An exercise for inner peace

Today I need to discuss the various realities of inner peace. Inner peace is hard to find but certainly possible. Here’s how I go about finding it. The first step is the most important. Start with your current thoughts of the last few minutes. Out of those thoughts, find the most disturbing one. Visualize what that thought would look like it if it were a 3D form. Is it a big ball of dirty twine? Is it a swamp with your supervisor in it yelling from the muck of stupidity? Is it a hurting relative? Whatever the form takes, look it straight in the eye.


Does that thought form talk to you? If so, listen. Observe everything about your worry thought form. Does it have green, piercing eyes? Look right into them. Or is it just a muddy clump of anxiety with no eyes? In any case, get a large imaginary laser gun and blow that thought to smithereens. If you are too virtuous to use a gun to blow away bad thoughts, then use a magic wand of your liking and turn the thoughts into flowers or birds that fly away. There isn’t time to reason with your thoughts that rob you of your peace of mind. You just have to immediately blow them away like lethal enemies.


You can’t change stuff by worrying, anyway. This is not to say you shouldn’t negotiate with your awful thoughts, it’s just to say you need to do that all the time. Just blow them out of the arena. Visit them another day. We are talking here about general peace of mind. Once you’ve wasted that thought, replace it with another.

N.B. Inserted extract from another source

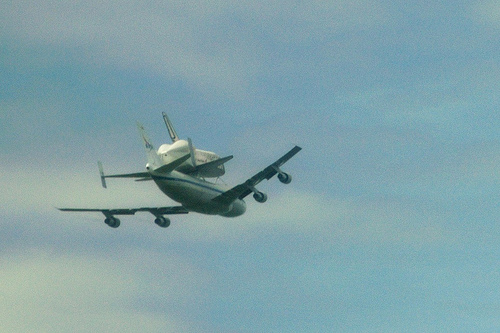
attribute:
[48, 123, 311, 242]
plane — blue, white, large, flying, grey, present, sharp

What is your happiest thought? Visualize that. Are you hugging or dancing or singing or walking or doing wonderful stuff? Yeah, good! Think about that instead. You get the idea. It’s not at all complicated. It’s a simple cognitive exercise, but if you do it frequently you will be able to achieve peace of mind until your next disturbing thought. Go for it. I need to say also that the thoughts come and go. Let them fly like birds to a clear sky in peace.